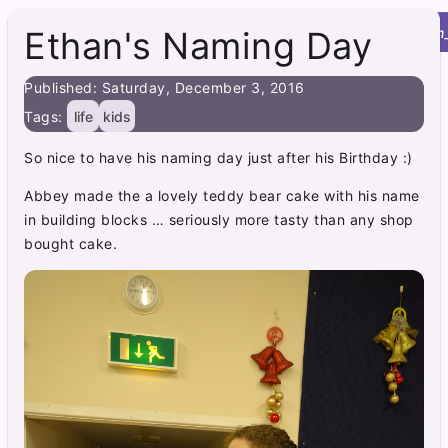
Roy's Site
menu
home
post
integration
Ethan's Naming Day
Published: Saturday, December 3, 2016
Tags:
life
kids
So nice to have his naming day just after his Birthday :)
Abbey made the a lovely teddy bear cake with his name
in building blocks … seriously more tasty than any shop
bought cake.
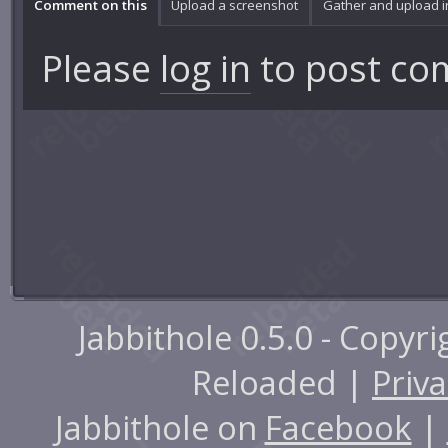
Comment on this
Upload a screenshot
Gather and upload 
Please
log in
to post co
Jabbithole 0.5.0 - Copyr
Reloaded |
Priva
Jabbithole on
Facebook
|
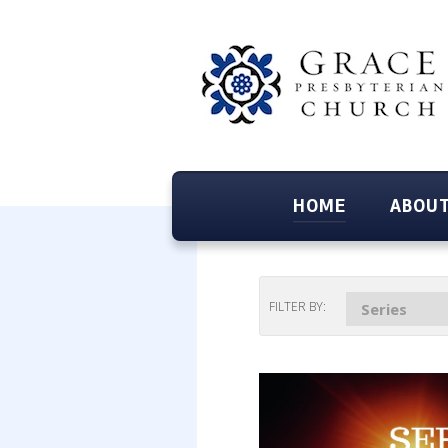
HOME
ABOUT
FILTER BY:
Series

- **To do**
Restate exactly the lines that start at the "bought cake." line and end with the last line of the material above, leaving out the pictures.

- **Output of the exercise**
bought cake.
Comment on this
Upload a screenshot
Gather and upload 
Please
log in
to post co
Jabbithole 0.5.0 - Copyr
Reloaded |
Priva
Jabbithole on
Facebook
|
HOME
ABOUT
FILTER BY:
Series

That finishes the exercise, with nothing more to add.